Hm... would this lose expressiveness? I suspect yes, because I can't force a value, unless I know its type is a thunk type. Without a forall on computation types, I couldn't even internalize the typing rule of thunk as a type signature.

However, maybe that's not a problem when using CBPV as a translation target, since System F doesn't have explicit thunking. I hope to get there eventually.
I'm finally learning category theory with some success, so this time I might make it through these citations.

More pointers

FWIW: Apparently, Axelsson's Syntactic library (ICFP 2012, http://dl.acm.org/citation.cfm?id=2364573) reuses the same syntax to distinguish operator arities (with a different semantics). The "arity" A of an operator is defined by the following grammar:
A ::= Full T | T :-> A
where T is a metavariable ranging over types. The operator for application composes the let and the application syntax, and the intended semantics is different (distinguish partially applied and fully applied operators in a language that might be first-order).
I'm still undecided whether Syntactic's approach is sufficient for dealing with arity. It looks like simply constraining functions result type to be wrapped by F (with a corresponding introduction form), and relying on currying for multiple arguments, might be enough for such a limited goal. Maybe something like

FT ::= Full T | T -> FT
T ::= FT | ...

But I've not thought about the latter suggestion enough yet :-)

Thanks for answers

I'd like to thank all the answerers. I'll have to do some study before commenting on details.

I am also not sure that CBPV is worth it for arity alone, but there's also "returning intermediate results". Also, I'm trying to do things elegantly, so "there are less places where you need to be really careful" counts as an advantage.
I'll have to check, but I suspect the transformation becomes even more obvious after transforming to CBPV.
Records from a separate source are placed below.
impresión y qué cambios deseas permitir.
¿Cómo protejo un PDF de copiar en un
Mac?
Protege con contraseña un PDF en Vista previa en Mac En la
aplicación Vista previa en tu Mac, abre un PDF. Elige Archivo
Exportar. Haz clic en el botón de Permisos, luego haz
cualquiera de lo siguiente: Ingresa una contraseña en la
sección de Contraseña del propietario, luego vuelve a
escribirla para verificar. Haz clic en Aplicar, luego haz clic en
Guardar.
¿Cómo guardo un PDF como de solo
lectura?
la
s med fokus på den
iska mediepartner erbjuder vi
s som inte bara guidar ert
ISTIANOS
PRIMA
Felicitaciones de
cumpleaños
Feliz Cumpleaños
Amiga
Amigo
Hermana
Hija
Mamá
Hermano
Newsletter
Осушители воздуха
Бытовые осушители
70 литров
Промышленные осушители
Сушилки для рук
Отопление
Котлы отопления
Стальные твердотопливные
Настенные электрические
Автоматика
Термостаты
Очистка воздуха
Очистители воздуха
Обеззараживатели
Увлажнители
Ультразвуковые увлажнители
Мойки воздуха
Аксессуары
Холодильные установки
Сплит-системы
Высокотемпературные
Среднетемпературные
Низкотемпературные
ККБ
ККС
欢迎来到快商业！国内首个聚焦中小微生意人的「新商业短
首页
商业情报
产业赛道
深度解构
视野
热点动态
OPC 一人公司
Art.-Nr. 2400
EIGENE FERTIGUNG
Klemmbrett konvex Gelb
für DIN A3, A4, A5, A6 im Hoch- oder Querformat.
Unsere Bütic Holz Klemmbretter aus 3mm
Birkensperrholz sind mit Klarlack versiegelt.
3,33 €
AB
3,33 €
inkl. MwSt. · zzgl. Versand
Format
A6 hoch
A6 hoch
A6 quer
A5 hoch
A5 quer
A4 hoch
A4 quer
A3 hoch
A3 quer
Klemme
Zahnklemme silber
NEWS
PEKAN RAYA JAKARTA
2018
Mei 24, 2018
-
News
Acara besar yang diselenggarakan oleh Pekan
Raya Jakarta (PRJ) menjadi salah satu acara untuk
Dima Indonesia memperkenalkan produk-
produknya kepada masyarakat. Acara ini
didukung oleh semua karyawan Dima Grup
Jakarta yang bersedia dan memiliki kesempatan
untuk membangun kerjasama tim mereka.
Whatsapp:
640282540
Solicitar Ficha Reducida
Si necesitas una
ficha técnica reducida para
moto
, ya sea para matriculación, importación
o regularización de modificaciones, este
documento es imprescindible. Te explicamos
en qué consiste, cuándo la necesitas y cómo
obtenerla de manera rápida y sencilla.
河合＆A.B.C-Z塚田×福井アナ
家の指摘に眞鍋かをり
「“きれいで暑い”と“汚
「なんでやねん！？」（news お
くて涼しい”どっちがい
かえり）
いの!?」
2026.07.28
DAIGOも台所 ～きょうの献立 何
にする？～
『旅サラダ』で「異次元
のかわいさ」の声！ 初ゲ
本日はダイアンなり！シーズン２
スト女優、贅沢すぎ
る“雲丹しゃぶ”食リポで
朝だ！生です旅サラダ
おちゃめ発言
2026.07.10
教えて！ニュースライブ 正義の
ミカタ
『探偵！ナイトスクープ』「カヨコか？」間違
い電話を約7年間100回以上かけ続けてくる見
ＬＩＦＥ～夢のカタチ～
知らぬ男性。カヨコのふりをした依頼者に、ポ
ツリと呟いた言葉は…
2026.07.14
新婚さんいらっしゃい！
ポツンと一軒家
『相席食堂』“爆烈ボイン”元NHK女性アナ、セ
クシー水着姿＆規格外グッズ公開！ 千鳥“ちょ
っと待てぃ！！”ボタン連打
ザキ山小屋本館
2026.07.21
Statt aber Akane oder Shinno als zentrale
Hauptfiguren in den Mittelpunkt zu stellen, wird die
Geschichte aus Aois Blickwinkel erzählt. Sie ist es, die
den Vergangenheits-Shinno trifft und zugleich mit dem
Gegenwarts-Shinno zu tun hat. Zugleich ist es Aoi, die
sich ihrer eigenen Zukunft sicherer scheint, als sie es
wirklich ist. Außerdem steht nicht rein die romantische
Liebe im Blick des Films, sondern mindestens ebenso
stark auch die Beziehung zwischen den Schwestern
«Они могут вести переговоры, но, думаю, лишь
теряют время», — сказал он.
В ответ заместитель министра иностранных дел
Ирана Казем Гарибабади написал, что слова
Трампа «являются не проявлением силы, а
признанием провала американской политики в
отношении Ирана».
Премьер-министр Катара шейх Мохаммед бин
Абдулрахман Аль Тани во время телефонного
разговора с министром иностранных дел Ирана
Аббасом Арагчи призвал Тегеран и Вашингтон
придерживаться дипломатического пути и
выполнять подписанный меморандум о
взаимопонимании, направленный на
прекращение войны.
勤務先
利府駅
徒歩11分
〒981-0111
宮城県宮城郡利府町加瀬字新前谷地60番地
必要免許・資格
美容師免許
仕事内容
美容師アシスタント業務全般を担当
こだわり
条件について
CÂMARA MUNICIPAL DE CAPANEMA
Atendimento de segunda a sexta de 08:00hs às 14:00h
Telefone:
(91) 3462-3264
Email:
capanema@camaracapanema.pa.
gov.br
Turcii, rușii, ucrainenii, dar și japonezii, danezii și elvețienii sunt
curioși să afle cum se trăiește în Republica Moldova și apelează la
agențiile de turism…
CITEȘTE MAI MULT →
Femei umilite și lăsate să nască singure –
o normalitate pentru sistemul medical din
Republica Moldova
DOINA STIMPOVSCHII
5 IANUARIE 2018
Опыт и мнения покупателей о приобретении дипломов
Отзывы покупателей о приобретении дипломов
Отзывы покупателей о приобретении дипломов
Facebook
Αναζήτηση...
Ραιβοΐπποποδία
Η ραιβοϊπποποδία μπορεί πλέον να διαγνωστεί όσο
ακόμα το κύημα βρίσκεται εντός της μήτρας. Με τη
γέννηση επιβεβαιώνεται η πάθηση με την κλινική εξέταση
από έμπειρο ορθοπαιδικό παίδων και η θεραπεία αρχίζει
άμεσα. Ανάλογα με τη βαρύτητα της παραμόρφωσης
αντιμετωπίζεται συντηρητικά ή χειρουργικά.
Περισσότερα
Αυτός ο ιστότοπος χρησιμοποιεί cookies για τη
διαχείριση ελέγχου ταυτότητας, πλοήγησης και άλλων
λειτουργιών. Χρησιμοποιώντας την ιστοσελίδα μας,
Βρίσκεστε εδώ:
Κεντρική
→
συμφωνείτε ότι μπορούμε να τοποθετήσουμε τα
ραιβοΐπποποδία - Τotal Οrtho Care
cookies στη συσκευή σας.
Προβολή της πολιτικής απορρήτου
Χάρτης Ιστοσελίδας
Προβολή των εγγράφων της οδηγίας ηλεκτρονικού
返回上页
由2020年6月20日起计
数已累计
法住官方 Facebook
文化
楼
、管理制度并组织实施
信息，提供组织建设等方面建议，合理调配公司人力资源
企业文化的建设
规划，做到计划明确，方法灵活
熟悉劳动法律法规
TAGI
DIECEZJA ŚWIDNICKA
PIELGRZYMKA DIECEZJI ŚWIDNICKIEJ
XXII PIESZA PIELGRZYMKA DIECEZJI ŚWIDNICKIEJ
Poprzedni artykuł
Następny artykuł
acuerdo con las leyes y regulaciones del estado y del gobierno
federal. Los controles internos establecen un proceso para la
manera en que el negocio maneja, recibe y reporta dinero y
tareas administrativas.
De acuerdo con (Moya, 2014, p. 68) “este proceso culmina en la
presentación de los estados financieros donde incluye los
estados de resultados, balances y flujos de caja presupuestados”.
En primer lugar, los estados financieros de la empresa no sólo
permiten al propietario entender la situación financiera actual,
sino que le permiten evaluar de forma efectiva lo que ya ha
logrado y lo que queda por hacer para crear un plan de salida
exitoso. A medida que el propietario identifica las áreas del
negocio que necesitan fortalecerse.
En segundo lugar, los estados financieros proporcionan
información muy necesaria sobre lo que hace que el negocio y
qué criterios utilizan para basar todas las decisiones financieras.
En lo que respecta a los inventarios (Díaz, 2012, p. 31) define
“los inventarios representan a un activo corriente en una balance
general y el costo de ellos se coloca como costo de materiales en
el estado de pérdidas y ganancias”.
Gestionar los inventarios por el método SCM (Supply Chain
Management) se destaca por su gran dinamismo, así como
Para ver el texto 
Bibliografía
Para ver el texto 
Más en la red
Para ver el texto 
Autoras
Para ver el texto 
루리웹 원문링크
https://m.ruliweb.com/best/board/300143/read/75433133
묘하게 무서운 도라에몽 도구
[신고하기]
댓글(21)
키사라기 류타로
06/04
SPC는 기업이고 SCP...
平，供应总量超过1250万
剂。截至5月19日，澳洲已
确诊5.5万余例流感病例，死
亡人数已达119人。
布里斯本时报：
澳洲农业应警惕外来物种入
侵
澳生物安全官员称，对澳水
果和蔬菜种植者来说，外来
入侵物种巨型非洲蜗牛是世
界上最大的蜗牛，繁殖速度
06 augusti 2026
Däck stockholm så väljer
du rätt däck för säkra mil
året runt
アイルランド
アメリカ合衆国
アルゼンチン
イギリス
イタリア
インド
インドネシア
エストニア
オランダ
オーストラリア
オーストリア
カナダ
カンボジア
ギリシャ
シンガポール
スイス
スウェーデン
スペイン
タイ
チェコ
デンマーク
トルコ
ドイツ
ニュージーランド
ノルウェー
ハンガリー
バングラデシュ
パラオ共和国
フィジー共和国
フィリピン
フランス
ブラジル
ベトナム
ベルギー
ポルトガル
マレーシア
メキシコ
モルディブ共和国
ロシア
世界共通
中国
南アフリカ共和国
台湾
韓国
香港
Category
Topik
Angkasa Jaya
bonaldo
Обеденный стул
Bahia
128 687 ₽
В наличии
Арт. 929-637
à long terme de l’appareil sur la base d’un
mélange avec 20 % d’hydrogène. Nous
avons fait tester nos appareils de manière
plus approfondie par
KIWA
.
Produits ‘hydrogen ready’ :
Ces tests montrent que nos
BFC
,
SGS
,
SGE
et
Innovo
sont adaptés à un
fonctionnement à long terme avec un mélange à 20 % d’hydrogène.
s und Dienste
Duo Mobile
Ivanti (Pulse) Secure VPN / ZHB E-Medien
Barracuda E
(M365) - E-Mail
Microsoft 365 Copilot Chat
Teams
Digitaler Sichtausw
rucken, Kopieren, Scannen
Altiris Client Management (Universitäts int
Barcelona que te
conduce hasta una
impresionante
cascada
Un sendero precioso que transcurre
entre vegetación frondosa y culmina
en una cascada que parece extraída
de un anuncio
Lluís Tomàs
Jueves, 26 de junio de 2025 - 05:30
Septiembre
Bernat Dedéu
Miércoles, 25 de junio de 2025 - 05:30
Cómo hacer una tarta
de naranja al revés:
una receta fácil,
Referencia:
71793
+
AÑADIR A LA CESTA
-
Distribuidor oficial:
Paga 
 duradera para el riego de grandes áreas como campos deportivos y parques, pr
Moreover, my current calculus allows for unspecified constants, without distinguishing constructors or eliminators. I suspect CBPV would force me to separate the two, and this will help as well: constructors don't return intermediate results, eliminators totally do.

Sorry for destroying my top post

Sorry for destroying my top post. I was trying to edit Unicode back in, but the website told me that some other user (me) edited the post, so I couldn't save my changes. I didn't expect the content to have disappeared, so stupidly enough, I didn't save the content of the text box. I'd dare say it's not my fault, but whatever.

If there's an easy way to recover the old content, I'd be happy.

Debugging

Posts seem to stop at

Found it in the history, encoding issues found guilty

I luckily found the post in my browser history.

Apparently, Drupal doesn't allow to write posts containing the Unicode character U+1D706 (called "Mathematical italic small lambda"), probably because it's outside the BMP; posts are cut to the last character before that (as shown in "Debugging"). So Drupal had cut my post to the first word. I've switched to the more usual lambda (inside the BMP) instead.